Грамотей же проголодался сильно, как всегда. Желудок у него громко гудел и булькал, а Тощан нарочно ел охотисто, облизывая ложку, чмокая и то и дело громко нахваливая кушанье, Тощан такой, вредный человечишко, незначителен с виду и невыносим в тесном помещении. Когда он еще не болел грудью и выходил иногда в селение, его многие били только от одного его противного вида.

Грамотей, не в силах переносить громкие рассуждения Тощана о достоинствах каши, отправился, было, в свое запечье, матушка сжалилась и тоже выставила ему миску. В последнее время каша впечатляла грамотея не в пример сильнее, он не стесняясь хрустел зубами и не показывал прежней надменности.

Тощан умял кашу и потребовал добавки. Матушка плеснула ему в миски еще каши, Тощан стал ее хлебать. Не забывая громко объявлять о том, что каша сегодня необычайно хороша.

Грамотею добавки не полагалось, он бы этим несколько разочарован. Голод и озлобление придало ему неожиданных сил, немного посидев в закуте, грамотей вдруг вскочил и сказал, что так и быть, чтобы продемонстрировать свое расположение к хозяевам крова, он готов таки выписать из избы мышей, равно и других вредителей.

Мне было интересно посмотреть, как именно грамотей вершит свое ремесло. Конечно, он исписался, Хвост прав, но вывести мышей вряд ли очень сложно.

Я напомнил ему, что у него нет бумаги и покалечены пальцы, но эти препятствия его ничуть не смутили, грамотей объявил, что бумага, перо, пресс-папье и другие грамотейские принадлежности ему и не нужны, такую жалкую процедуру, как выписка он может произвести буквально чем попало.

После этого грамотей полез в печь и достал клок сажи.

Он сказал, что вообще-то чернила изготавливаются из особых чернильных орешков, но сейчас этих орешков нигде не сыскать, поэтому для начала сгодится и унылая сажа, хотя ее стоит добывать из самой верхней части трубы, там сажа не в пример тоньше и чернила из нее получаются крепче и долговечней, главное сажу эту смешать с хорошим мягким маслом.

А еще есть чернила из ржавчины.

А еще есть чернила из черных гусениц.

А есть чернила из черники, и их рецепт прост.

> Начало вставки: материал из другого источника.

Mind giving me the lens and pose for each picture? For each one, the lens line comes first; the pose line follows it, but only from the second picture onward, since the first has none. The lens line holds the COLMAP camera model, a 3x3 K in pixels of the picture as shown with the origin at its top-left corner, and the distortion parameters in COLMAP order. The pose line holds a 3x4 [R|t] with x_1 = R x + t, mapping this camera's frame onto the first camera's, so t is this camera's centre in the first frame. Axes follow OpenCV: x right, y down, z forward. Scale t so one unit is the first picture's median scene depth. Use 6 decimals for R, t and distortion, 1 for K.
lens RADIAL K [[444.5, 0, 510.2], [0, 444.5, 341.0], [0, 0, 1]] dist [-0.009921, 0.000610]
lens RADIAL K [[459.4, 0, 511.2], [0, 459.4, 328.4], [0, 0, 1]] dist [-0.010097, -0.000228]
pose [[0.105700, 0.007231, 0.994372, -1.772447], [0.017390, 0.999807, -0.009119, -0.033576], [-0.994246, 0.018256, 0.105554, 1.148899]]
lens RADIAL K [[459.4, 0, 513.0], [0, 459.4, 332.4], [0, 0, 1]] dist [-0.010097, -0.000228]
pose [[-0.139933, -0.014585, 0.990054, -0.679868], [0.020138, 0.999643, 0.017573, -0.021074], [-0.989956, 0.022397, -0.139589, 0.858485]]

Чернила из черной крови бешеного ежа; ежа надо доставать из норы зимой, в последнюю глухую стужу, а потом держать месяц в железном садке, злить бессонницей и беспокоить сквозняками до тех пор, пока еж не придет в неистовство и кровь его не почернеет от лютой злобы.

А есть из слюны морских каракатиц.

Не каждый может правильно приготовить чернила, раньше для этого в Союзе был особый мастер, искусство которого было удивительно и велико, чернила, приготовленные им, не могла смыть ни вода, ни слеза, ни царская водка, ни даже огонь. Если бумага, исписанная такими чернилами, попадала в пламя, то огонь забирал только бумагу, буквы же оставались невредимы, напротив, твердели и были как черное олово.

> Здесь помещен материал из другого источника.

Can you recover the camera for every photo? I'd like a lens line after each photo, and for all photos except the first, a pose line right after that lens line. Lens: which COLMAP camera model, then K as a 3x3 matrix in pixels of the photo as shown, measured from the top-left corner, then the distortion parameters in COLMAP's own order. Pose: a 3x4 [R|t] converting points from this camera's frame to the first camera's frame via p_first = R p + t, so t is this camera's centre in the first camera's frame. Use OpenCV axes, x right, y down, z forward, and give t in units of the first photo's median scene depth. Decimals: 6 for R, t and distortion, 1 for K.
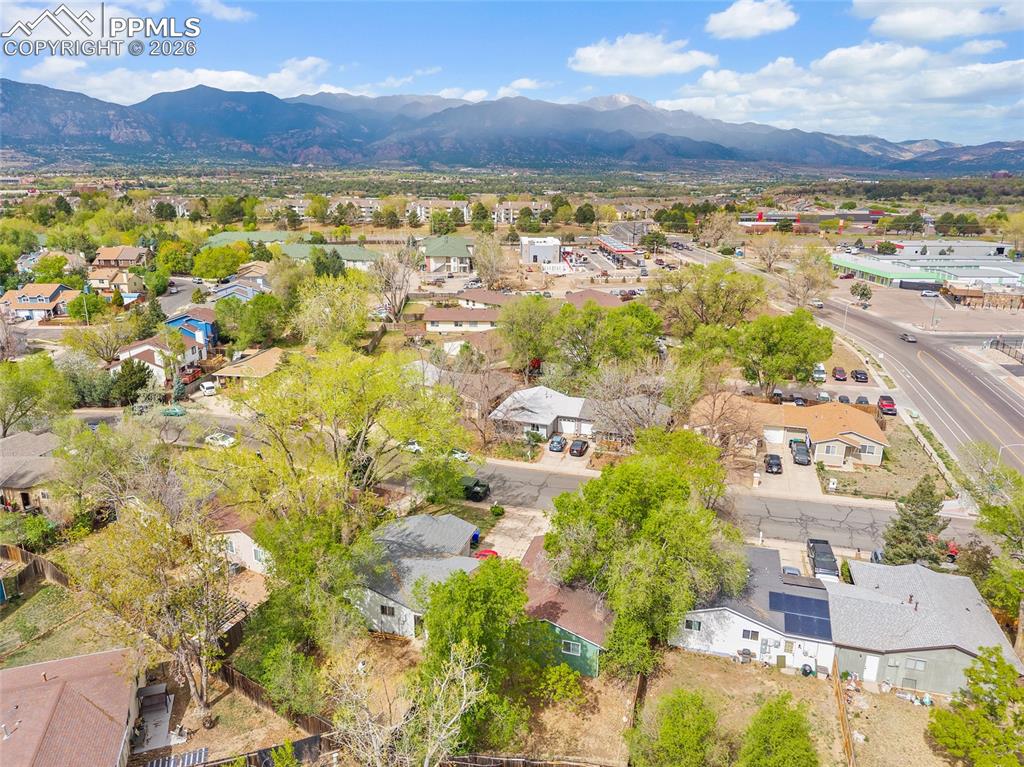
lens RADIAL K [[693.6, 0, 513.1], [0, 693.6, 383.5], [0, 0, 1]] dist [-0.001957, -0.013837]
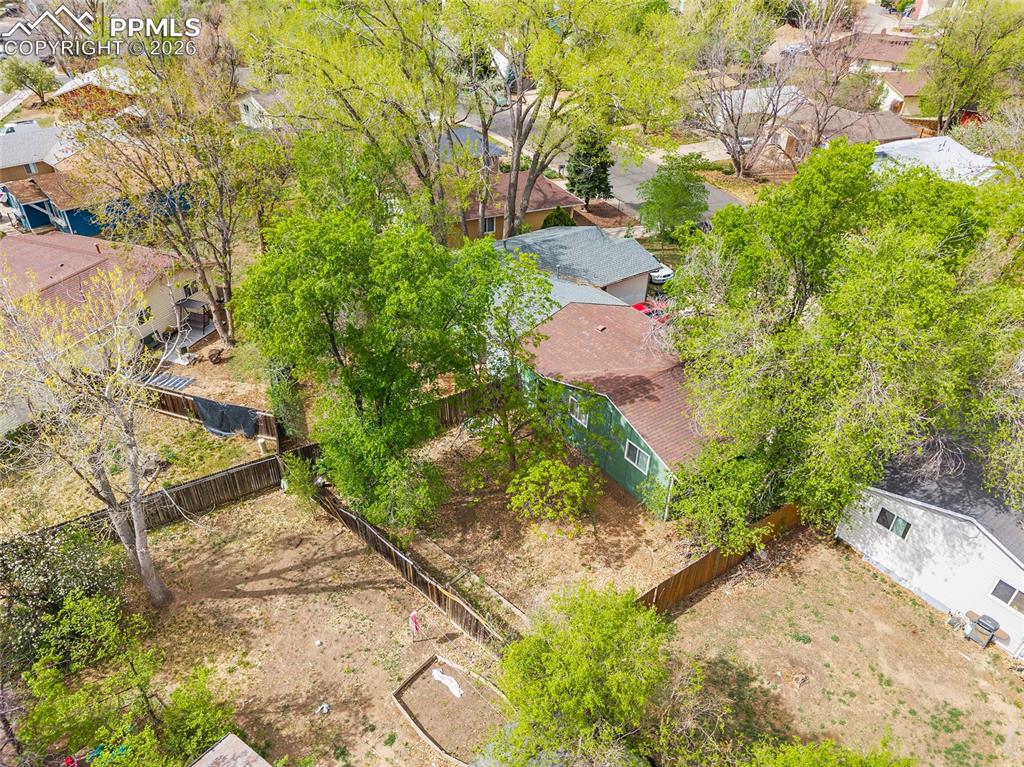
lens RADIAL K [[693.6, 0, 512.3], [0, 693.6, 382.1], [0, 0, 1]] dist [-0.001957, -0.013837]
pose [[0.780582, 0.345469, -0.520905, 0.273497], [-0.177007, 0.921439, 0.345860, 0.138889], [0.599466, -0.177769, 0.780409, 0.485104]]
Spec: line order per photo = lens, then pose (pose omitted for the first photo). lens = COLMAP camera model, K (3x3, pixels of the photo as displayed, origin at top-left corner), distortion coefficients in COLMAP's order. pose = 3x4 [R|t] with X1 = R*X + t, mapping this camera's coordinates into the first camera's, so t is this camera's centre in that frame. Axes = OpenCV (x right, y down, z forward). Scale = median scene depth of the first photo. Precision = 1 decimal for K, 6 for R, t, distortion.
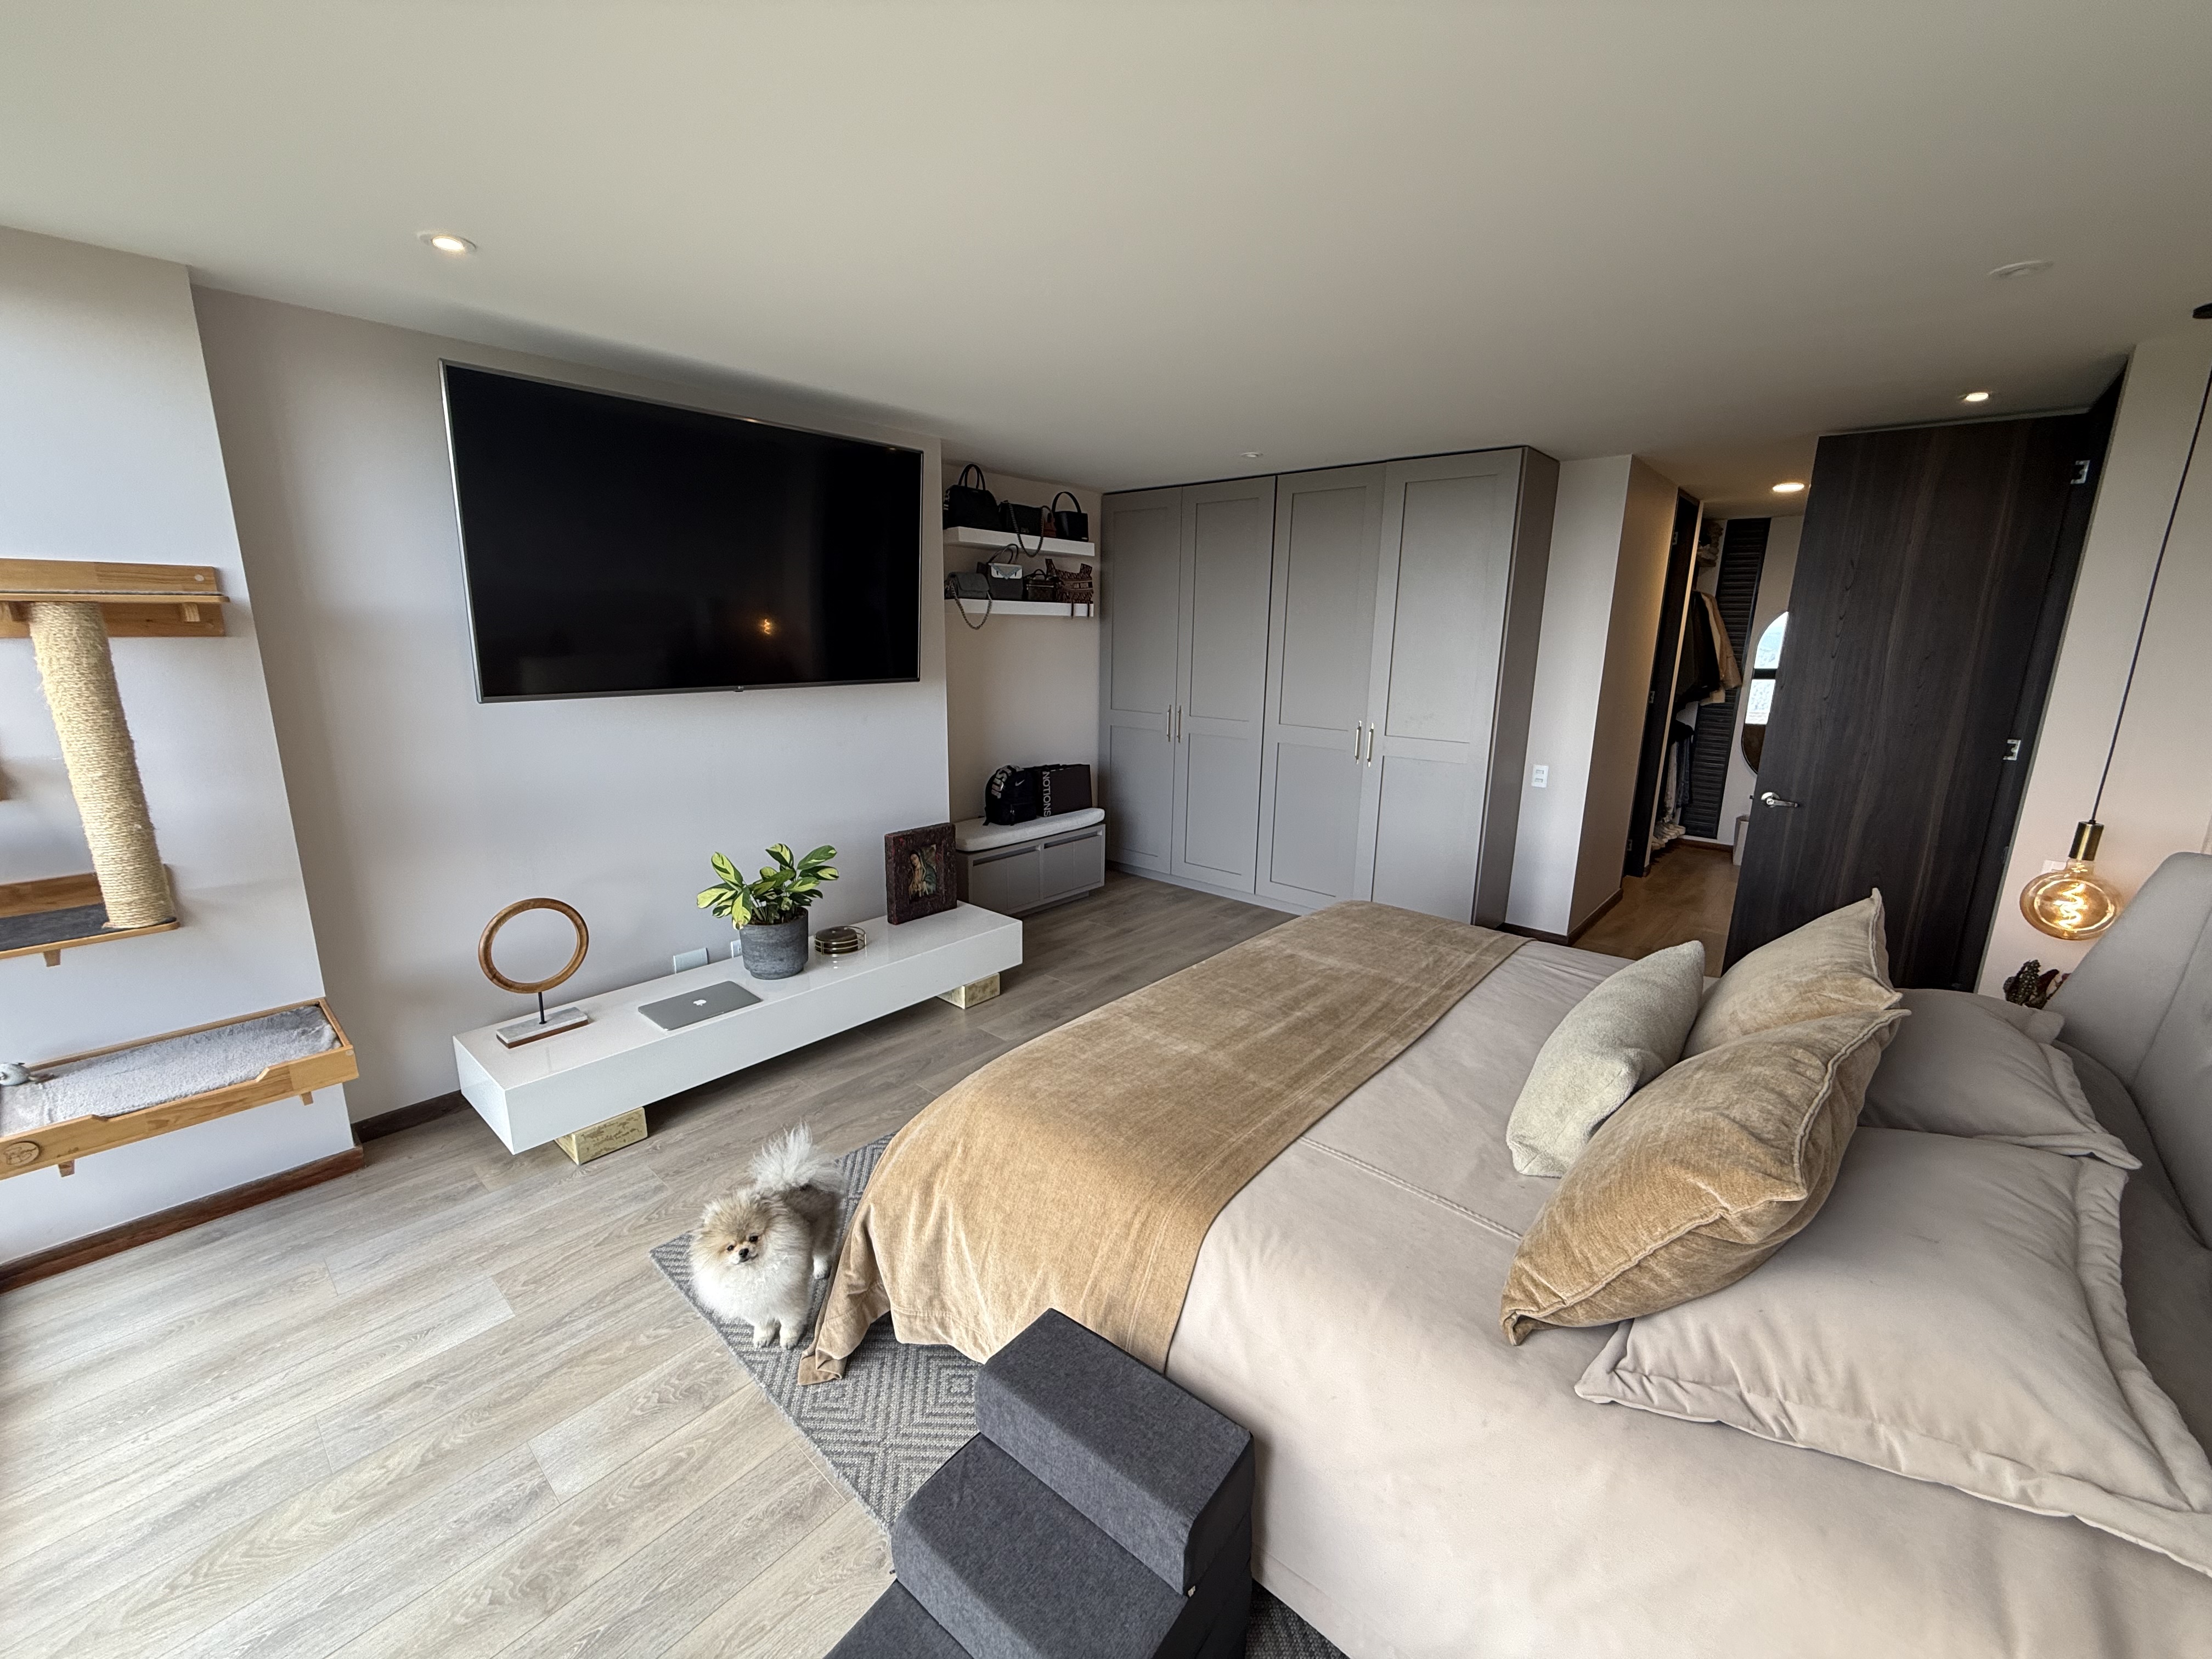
lens RADIAL K [[882.1, 0, 1100.7], [0, 882.1, 823.1], [0, 0, 1]] dist [0.000295, 0.000111]
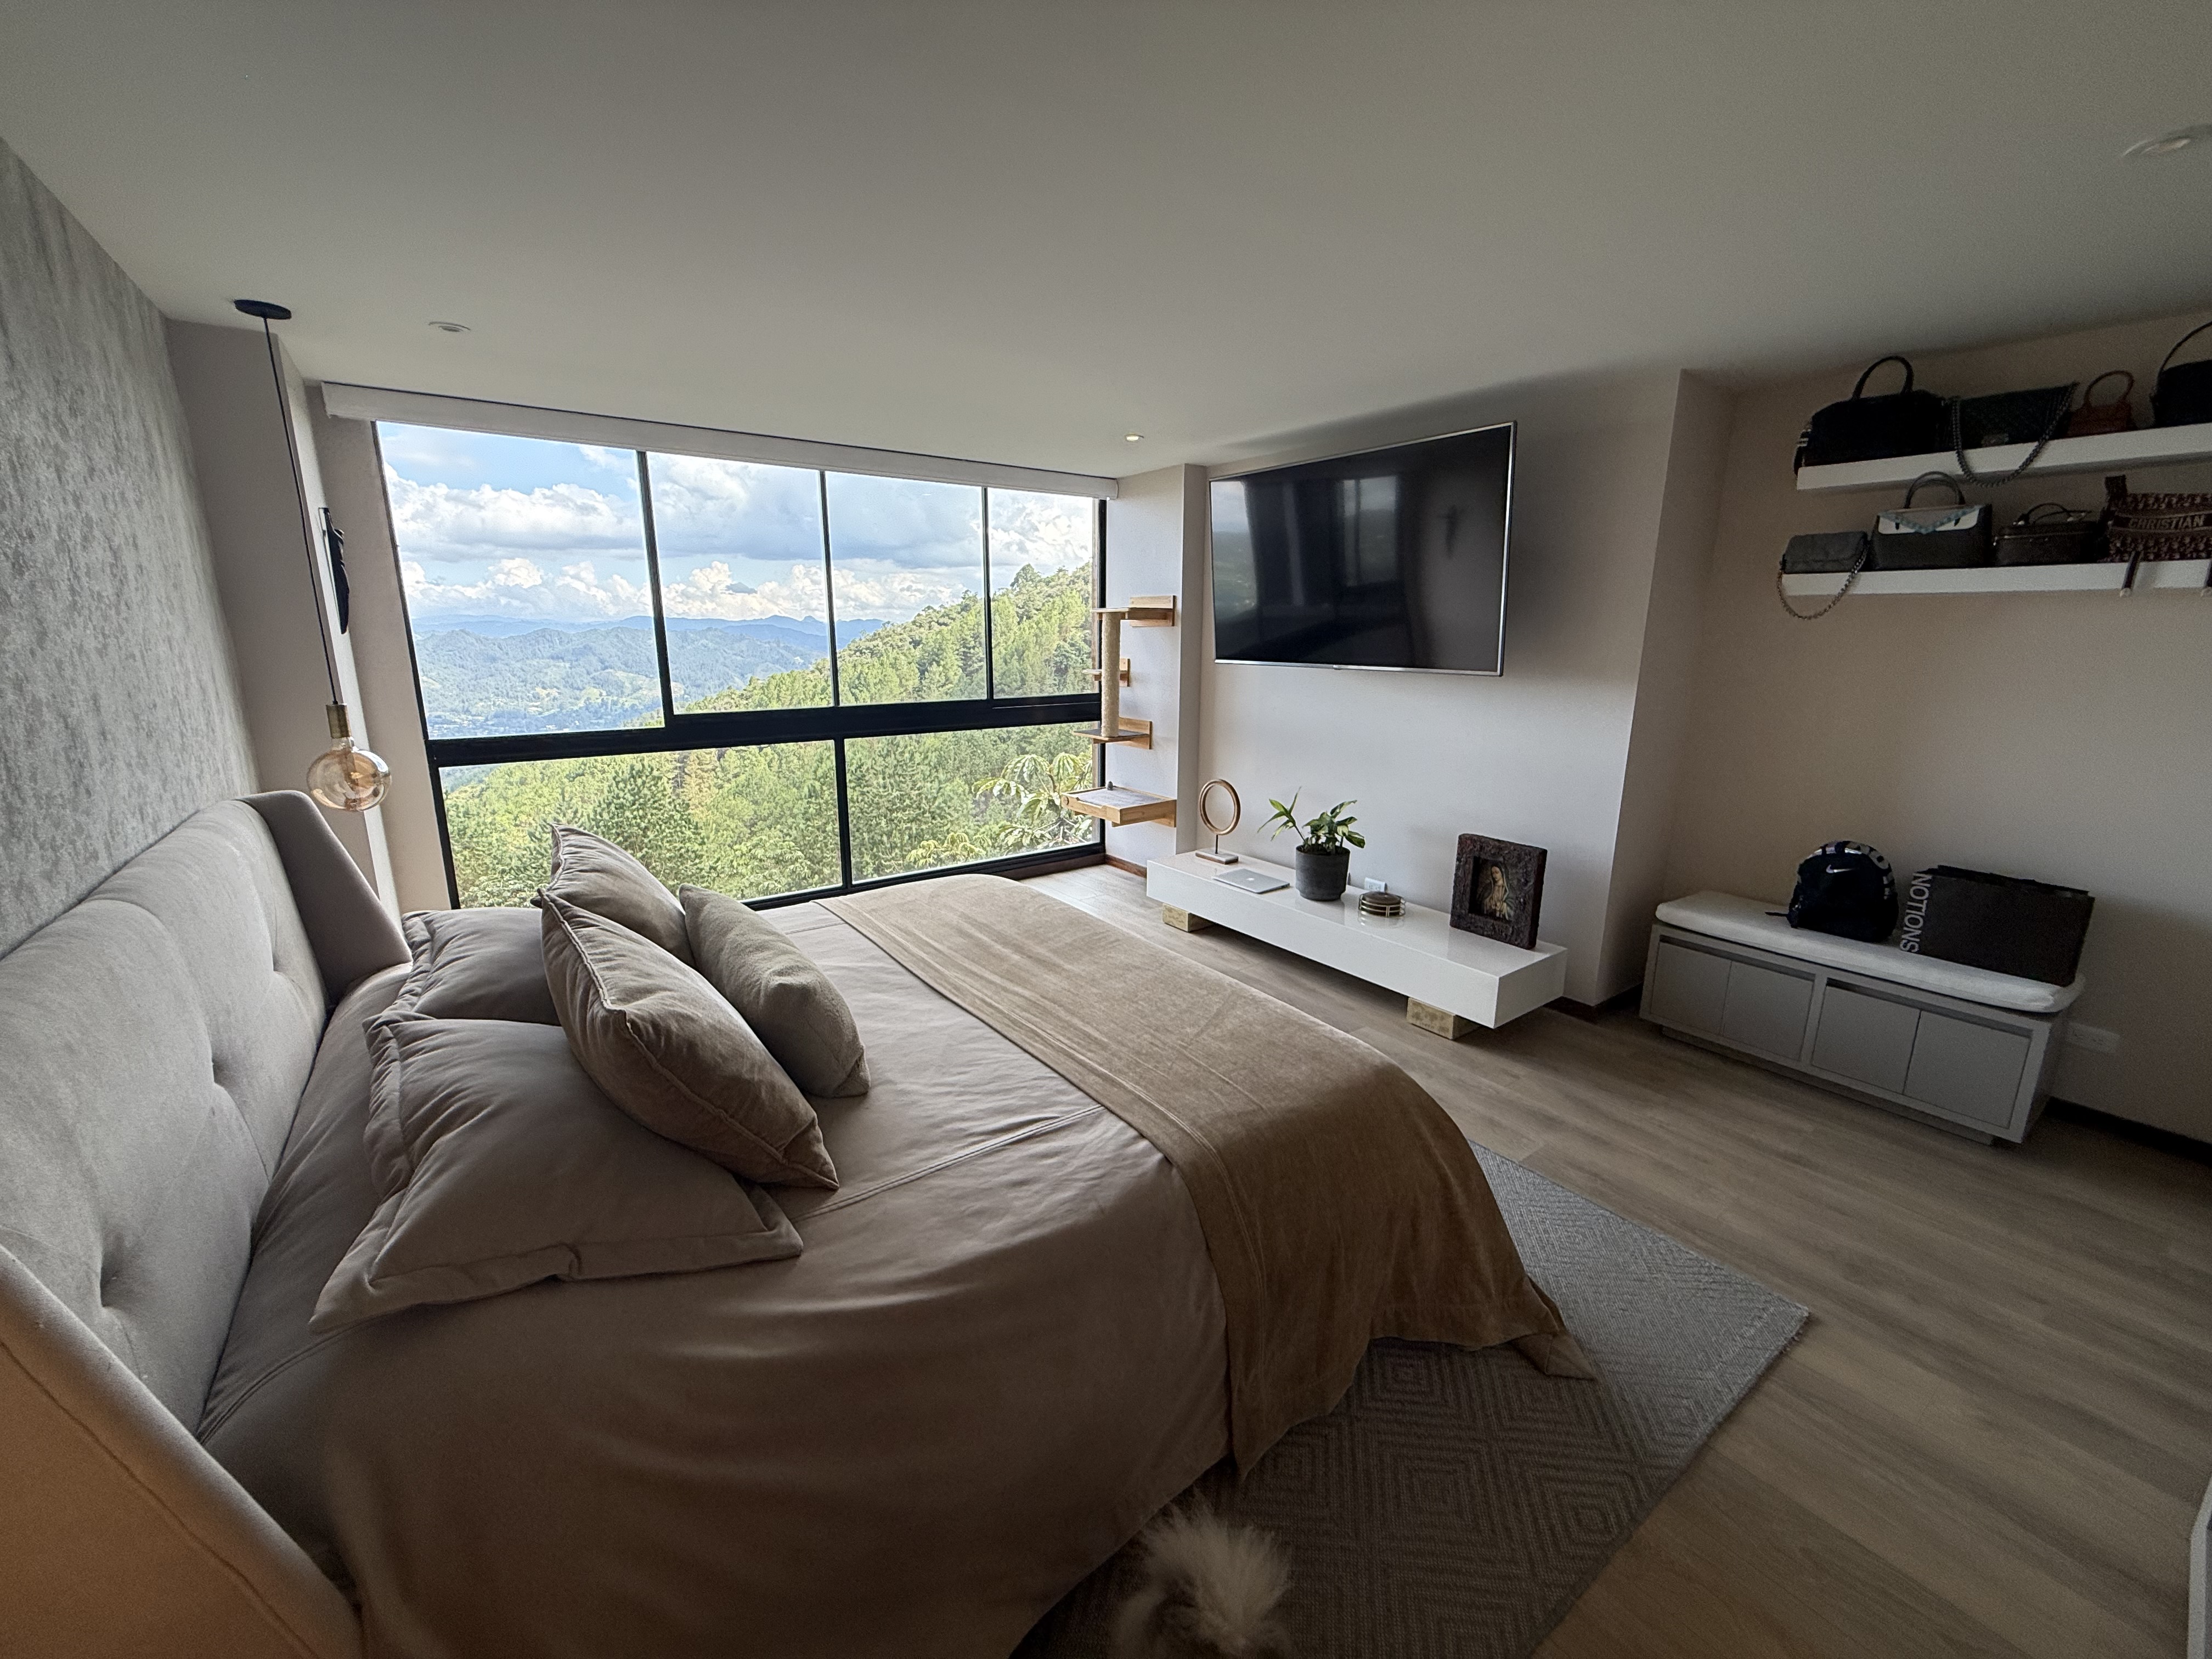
lens RADIAL K [[882.1, 0, 1100.7], [0, 882.1, 823.1], [0, 0, 1]] dist [0.000295, 0.000111]
pose [[-0.210228, 0.201609, -0.956639, 0.663215], [-0.220722, 0.943455, 0.247336, -0.128400], [0.952411, 0.263149, -0.153841, 0.668708]]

А бумага? Знаешь ли, что такое бумага? Как тонка бумага? Как прозрачна бумага. Она гладка, как кожа и остра, как сталь. Бела как снег, терпелива, как мул. А знал бы ты, как пахнет бумага…

Грамотей принялся рассказывать про запах бумаги. Он знал несметное количество запахов бумаги. Запах бумаги, по которой едва прошлись чернила, и запах бумаги, которая с чернилами была знакома уже давно. Запах бумаги, которую облюбовали клещи. Запах бумаги, поедаемой плесенью. Запах горелой бумаги. Грамотей разговорился и поведал еще о десятке запахов бумаги, в этом вопросе он разбирался, кажется, тонко. Но лучше всего он знал запах чистой, недавно выделанной бумаги, по уверениям грамотея, он был необычайно восхитителен.